Since the onset of the Reagan Revolution, the Republican Party has used the smokescreen of “family values” to win over the Christian vote, and it has worked for them exceedingly well. Of course, the name “family values” is a bit misleading, because the values that Republicans address are almost exclusively sexual values. While sexual values are indeed of tremendous importance to the Christian life, the truth is that they cannot be imposed upon people by law. It simply doesn’t work, because when two consenting adults engage in sexual immorality, there is no victim who will run to the cops.

But, as President Obama has repeatedly proven, we actually can help families legislatively. The first step of family values is ensuring that family members stay alive with livable wages and access to healthcare.
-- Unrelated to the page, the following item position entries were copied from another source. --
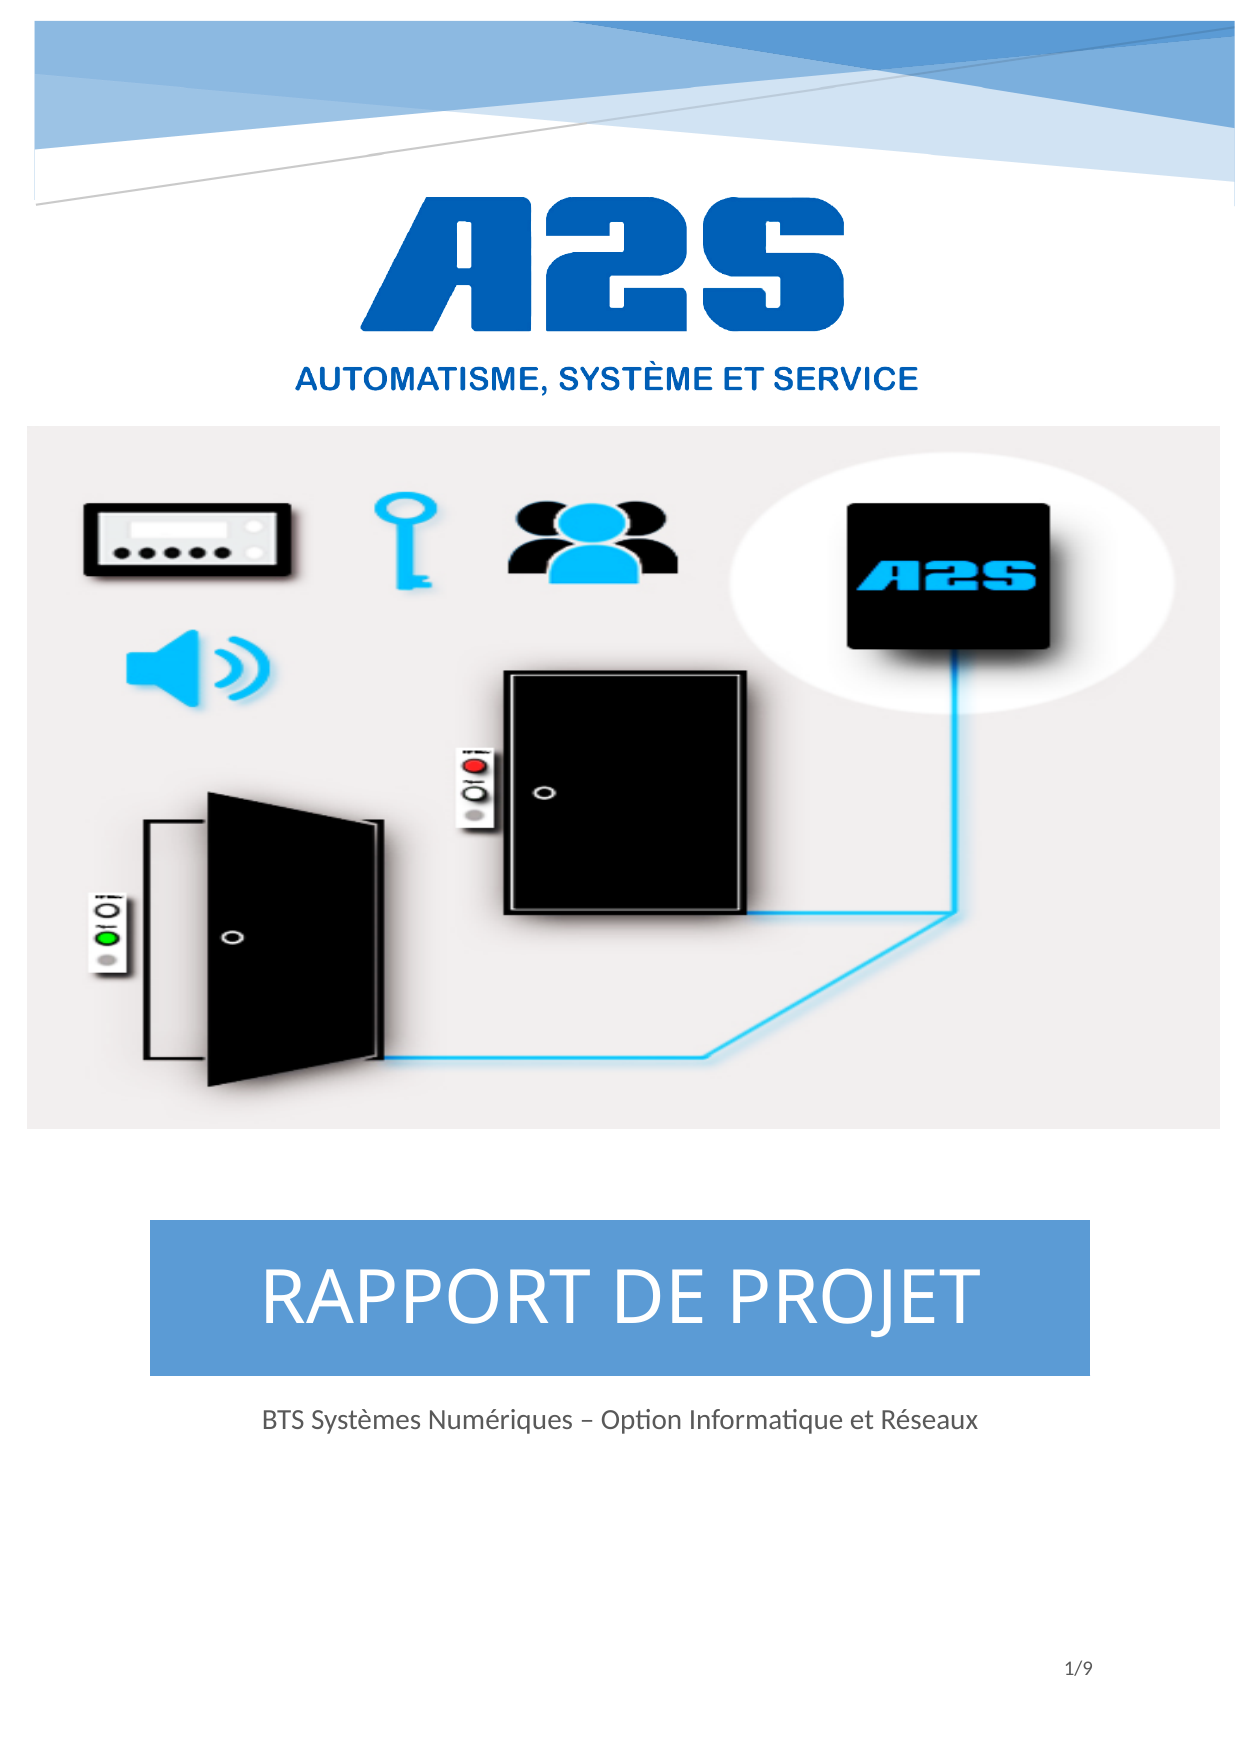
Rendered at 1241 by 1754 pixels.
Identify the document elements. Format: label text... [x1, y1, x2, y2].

text BTS Systèmes Numériques – Option Informatique et Réseaux [148, 1401, 1093, 1436]
picture [27, 426, 1220, 1129]
picture [34, 20, 1235, 418]
title Rapport De projet [151, 1221, 1089, 1375]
This week, the President took the second step – ensuring that families stay together. Families that contain illegal immigrants need not worry about being torn away from their family members by the government, at least not for the next three years. I don’t have room to get into how the Bible repeatedly shows that the purpose of God’s laws is the well-being of people (For more on that, check out my book, Rescuing Religion from Republican Reason, which can be found on the “My Books” page of this website), but Obama’s immigration policy meets this biblical standard far more than Republican policies do.

Of course, Republicans have pounced on Obama for using Scripture to support his stance. And I’ll admit Obama hasn’t done this consistently, but I can see how he used it to help convince Christians that mercy on immigrants is biblical. More importantly, the Bible doesn’t just address immigration with one fleeting verse. Here’s another that shows us that immigrants are entitled to a share of the nation’s wealth:

Ezekiel 47:22, “You are to allot it [land] as an inheritance for yourselves and for the foreigners residing among you and who have children. You are to consider them as native-born Israelites; along with you they are to be allotted an inheritance among the tribes of Israel.”
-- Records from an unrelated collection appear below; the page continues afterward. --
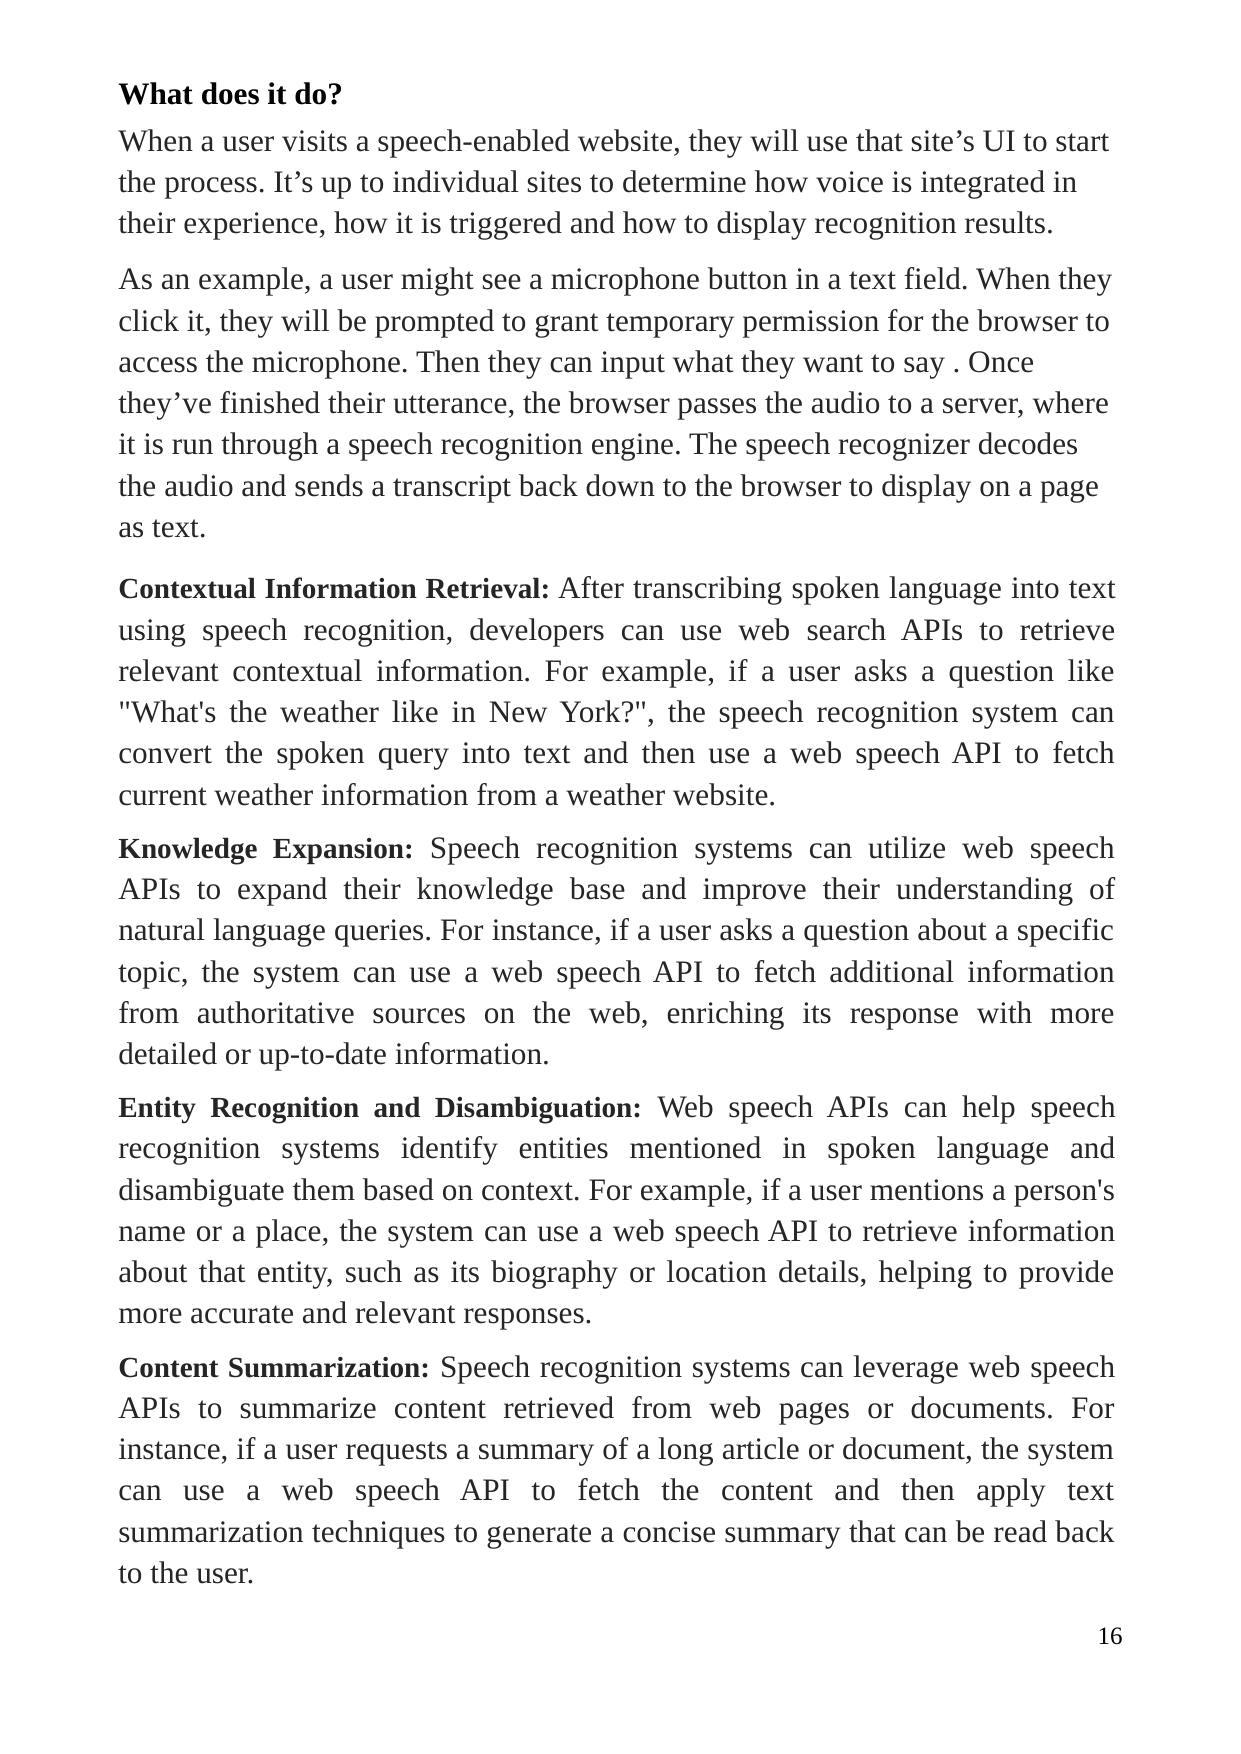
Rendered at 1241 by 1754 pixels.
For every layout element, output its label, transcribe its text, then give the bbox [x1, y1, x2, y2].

text Knowledge Expansion: Speech recognition systems can utilize web speech APIs to expand their knowledge base and improve their understanding of natural language queries. For instance, if a user asks a question about a specific topic, the system can use a web speech API to fetch additional information from authoritative sources on the web, enriching its response with more detailed or up-to-date information. [118, 829, 1116, 1071]
text Content Summarization: Speech recognition systems can leverage web speech APIs to summarize content retrieved from web pages or documents. For instance, if a user requests a summary of a long article or document, the system can use a web speech API to fetch the content and then apply text summarization techniques to generate a concise summary that can be read back to the user. [118, 1348, 1116, 1590]
subtitle What does it do? [118, 75, 1116, 111]
text When a user visits a speech-enabled website, they will use that site’s UI to start the process. It’s up to individual sites to determine how voice is integrated in their experience, how it is triggered and how to display recognition results. [118, 122, 1122, 241]
text Contextual Information Retrieval: After transcribing spoken language into text using speech recognition, developers can use web search APIs to retrieve relevant contextual information. For example, if a user asks a question like "What's the weather like in New York?", the speech recognition system can convert the spoken query into text and then use a web speech API to fetch current weather information from a weather website. [118, 570, 1116, 812]
text Entity Recognition and Disambiguation: Web speech APIs can help speech recognition systems identify entities mentioned in spoken language and disambiguate them based on context. For example, if a user mentions a person's name or a place, the system can use a web speech API to retrieve information about that entity, such as its biography or location details, helping to provide more accurate and relevant responses. [118, 1088, 1116, 1331]
text As an example, a user might see a microphone button in a text field. When they click it, they will be prompted to grant temporary permission for the browser to access the microphone. Then they can input what they want to say . Once they’ve finished their utterance, the browser passes the audio to a server, where it is run through a speech recognition engine. The speech recognizer decodes the audio and sends a transcript back down to the browser to display on a page as text. [118, 261, 1122, 544]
Of course, Republican Christians have been quick to argue that these verses do not address “illegal” immigration. They say they have nothing against immigration; it’s just “illegal” immigration that they oppose. Well, there’s a reason the Bible doesn’t address illegal immigration, and that’s because God never made any immigration illegal. It wasn’t even a consideration to declare that those God created couldn’t settle in any region of the world that God created.
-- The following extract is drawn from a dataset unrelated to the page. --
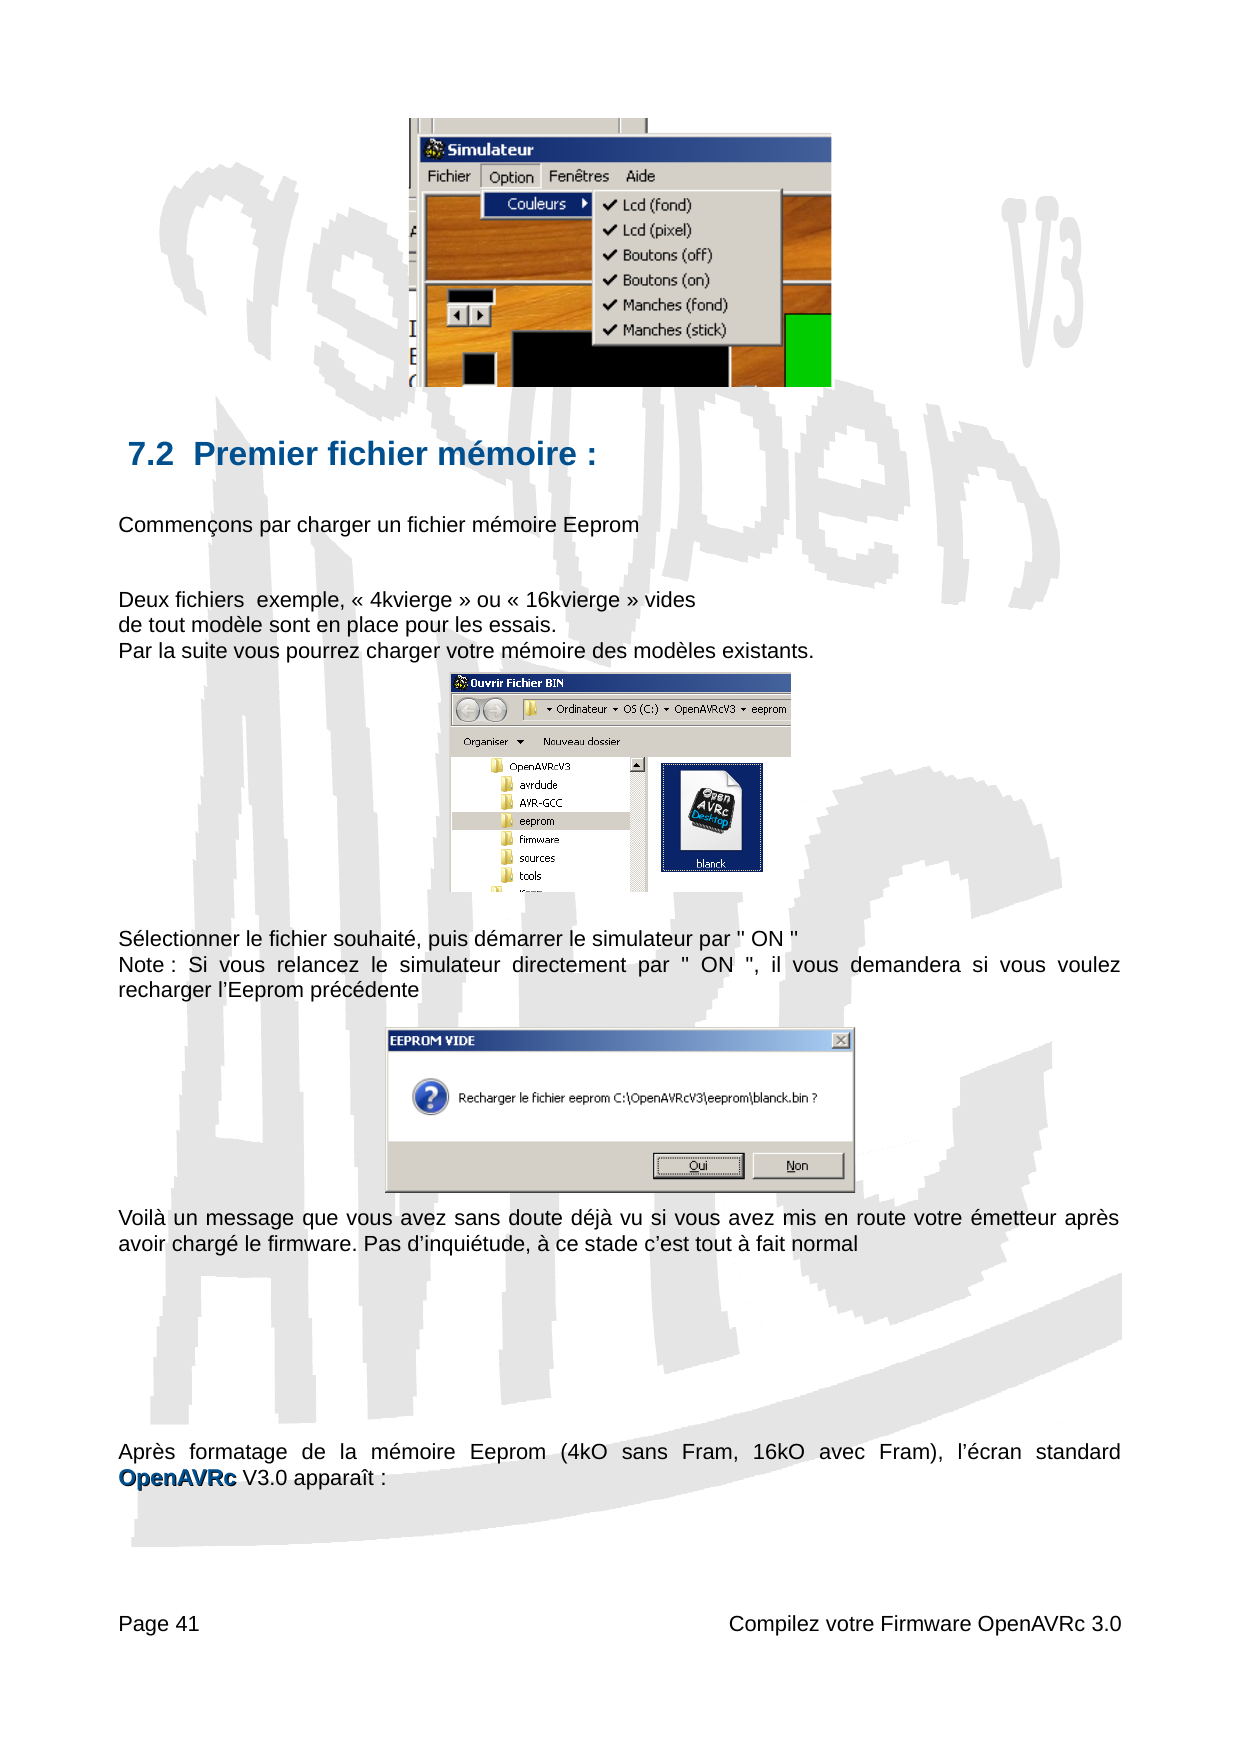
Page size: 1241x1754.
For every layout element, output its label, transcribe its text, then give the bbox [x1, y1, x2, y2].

While I understand that we cannot open the flood gates and let unlimited numbers of immigrants come here simultaneously because our facilities and infrastructure would be overrun, I cannot condone our immigration policy that invites the rich and banishes the poor. Having done door to door sales in predominantly Indian and Chinese housing developments, I have met one immigrant after another who had no trouble moving to America, because they had a successful business back home, and the U.S. Government welcomed them, even giving them special tax breaks on their businesses, knowing that they would spend their wealth here. But when it comes to impoverished immigrants, who might seek a means of support here rather than spend their wealth here, the U.S. turns them away. This makes perfect economic sense, but it makes no biblical sense at all. Our nation probably has a million times more wealth than ancient Israel did, yet ancient Israel was required to share some of that wealth. American conservatives, on the other hand, abhor sharing with the needy, and therefore take an anti-biblical stance on a very biblical issue.